Something about naive liberal humanitarianism often bugs and irritates me more than correspondingly naive reactionary beliefs, and I (probably wrongly) end up judging more severely than I should otherwise good people who espouse it naively.

Paul Berman, in his? rambling but very interesting post about the late Vaclav Havel, captures Havel’s description of what that something is. I quote Berman and Berman’s quotes of Havel. All italics are mine.

(Berman:) The Western-style democracies boasted of rule of law, human rights, democratic elections, market economies, and so on. Havel reminded everyone that these institutions, for all their charms, are “technical instruments,” useful only for achieving other purposes; and it was still necessary to acknowledge and refine and choose among the other purposes. In his estimation, an acknowledgment of other purposes required a notion of the transcendent.

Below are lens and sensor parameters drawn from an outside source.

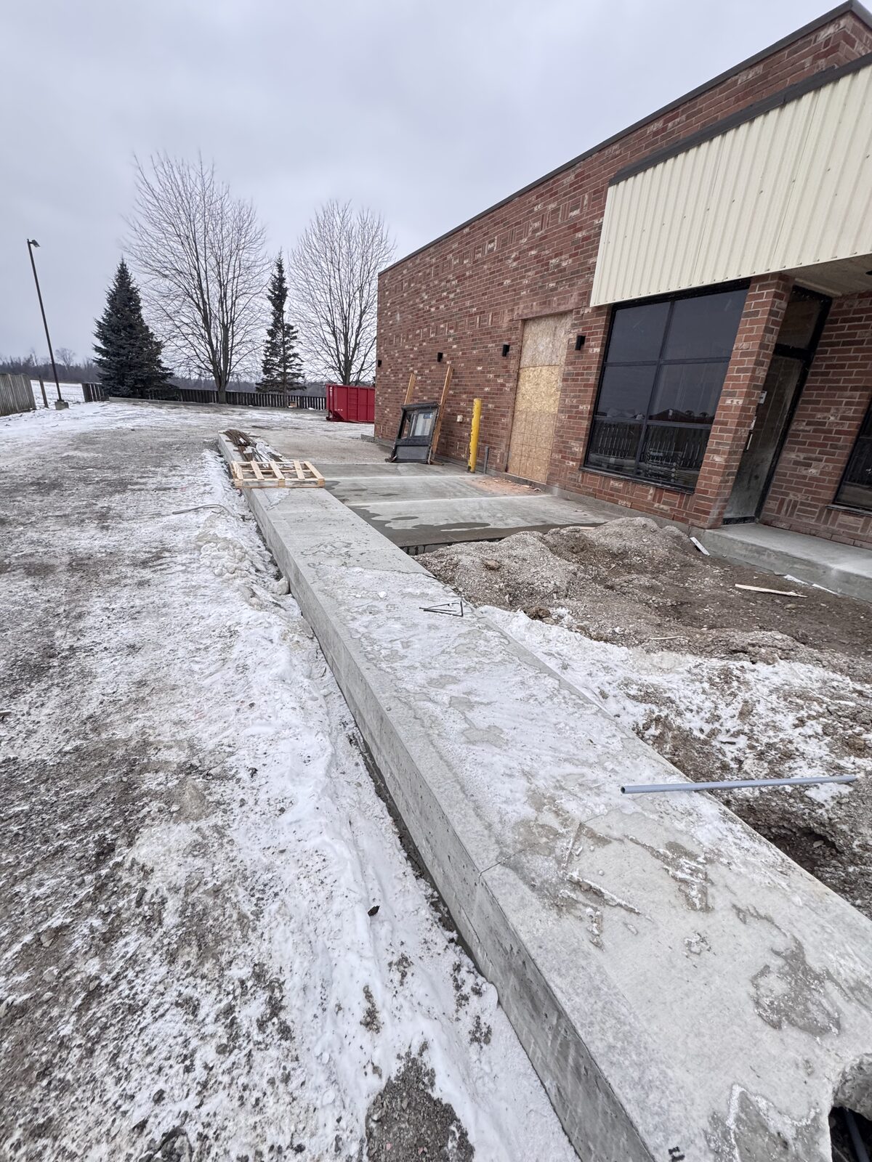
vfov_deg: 102.1
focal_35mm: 14
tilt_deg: -19.0
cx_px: 436
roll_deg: -3.8
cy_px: 581
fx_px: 470
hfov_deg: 85.7
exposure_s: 1/99
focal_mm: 2.22
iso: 250
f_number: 2.2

He was happy to speak about what he called “the basic values of the West,” meaning a democratic market society with human rights. He looked on the “rapid dissemination” of the Western values as “the only salvation of the world today”–the best guarantee of “human freedom, justice, and prosperity.” Only, he could understand why, in different parts of the world, the spreading of these particular Western values might arouse skepticism and hostility:

(Havel:) The main source of objections would seem to be what many cultural societies see as the inevitable product or by-product of these values: moral relativism, materialism, the denial of any kind of spirituality, a proud disdain for everything suprapersonal, a profound crisis of authority and the resulting general decay of order, a frenzied consumerism, a lack of solidarity, a selfish cult of material success, the absence of faith in a higher order of things or simply in eternity, an expansionist mentality that holds in contempt everything that in any way resists the dreary standardization and rationalism of technical civilization.

(Berman:) He blamed the democratic world for what he called “its limited ability to address humanity in a genuinely universal way.”

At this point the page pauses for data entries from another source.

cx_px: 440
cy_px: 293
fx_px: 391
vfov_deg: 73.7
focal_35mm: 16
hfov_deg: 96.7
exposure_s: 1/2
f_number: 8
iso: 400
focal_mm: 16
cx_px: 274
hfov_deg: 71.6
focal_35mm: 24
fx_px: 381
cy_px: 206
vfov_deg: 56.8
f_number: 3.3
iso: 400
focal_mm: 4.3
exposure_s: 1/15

Havel: As a consequence, democracy is seen less and less as an open system that is best able to respond to people’s basic needs; as a set of possibilities that must be continually rediscovered, redefined, and brought into being. Instead democracy is seen as something given, finished, and complete as is, something that can be exported like cars or television sets, something that the more enlightened purchase and the less enlightened do not.

In other words, it seems to me that the mistake lies not only with the backward consumers of exported democratic values, but in the very form or understanding of those values at present, and in the climate of the civilization with which they are directly connected, or seem to be connected in the eyes of a large part of the world. And that means of course that the mistake also lies in the way those values are exported, which often betrays an attitude of superiority and contempt for all those who hesitate to accept the offered goods automatically.